**Set of tasks**
A. List every count given in the commit page's summary of changes, and say what each one counts.
B. Reproduce word for word the passage of the commit page between "Do not check" and "new unsafe call.", inclusive.

Do not check readonly on network locations (#1506)

Do not try to analyze if the current process can write network location on Windows. There's no way on Windows to tell if we can write a network location because it's not being controlled by the OS itself. Thus now the lock symbol is never shown on network locations. This PR introduces a new unsafe call.
2024-11-05 04:47:58 +00:00 · 2020-07-30 19:22:19 +03:00 · 2020-07-30 19:22:19 +03:00 · fbaeef8589
commit fbaeef8589
parent 44885f571b
2 changed files with 24 additions and 5 deletions
--- a/src/modules/directory.rs
+++ b/src/modules/directory.rs
@ -107,7 +107,7 @@ pub fn module<'a>(context: &'a Context) -> Option<Module<'a>> {
            .map(|variable| match variable {
                "path" => Some(Ok(&final_dir_string)),
                "read_only" => {
-                    if is_readonly_dir(current_dir.to_str()?) {
+                    if is_readonly_dir(context.current_dir.to_str()?) {
                        Some(Ok(&lock_symbol))

**Stored data**
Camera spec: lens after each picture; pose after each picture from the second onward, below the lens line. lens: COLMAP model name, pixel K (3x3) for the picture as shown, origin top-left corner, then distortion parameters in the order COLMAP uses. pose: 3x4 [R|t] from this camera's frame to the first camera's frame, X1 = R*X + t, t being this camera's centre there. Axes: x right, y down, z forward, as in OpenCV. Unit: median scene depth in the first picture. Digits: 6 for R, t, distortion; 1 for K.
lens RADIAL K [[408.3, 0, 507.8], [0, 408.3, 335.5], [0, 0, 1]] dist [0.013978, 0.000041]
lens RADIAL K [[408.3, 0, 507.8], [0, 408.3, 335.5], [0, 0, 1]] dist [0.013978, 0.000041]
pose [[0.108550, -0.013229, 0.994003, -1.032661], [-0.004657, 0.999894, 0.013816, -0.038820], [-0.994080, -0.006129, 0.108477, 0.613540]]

**Results**
A.
2 changed files
24 additions
5 deletions

B.
Do not check readonly on network locations (#1506)

Do not try to analyze if the current process can write network location on Windows. There's no way on Windows to tell if we can write a network location because it's not being controlled by the OS itself. Thus now the lock symbol is never shown on network locations. This PR introduces a new unsafe call.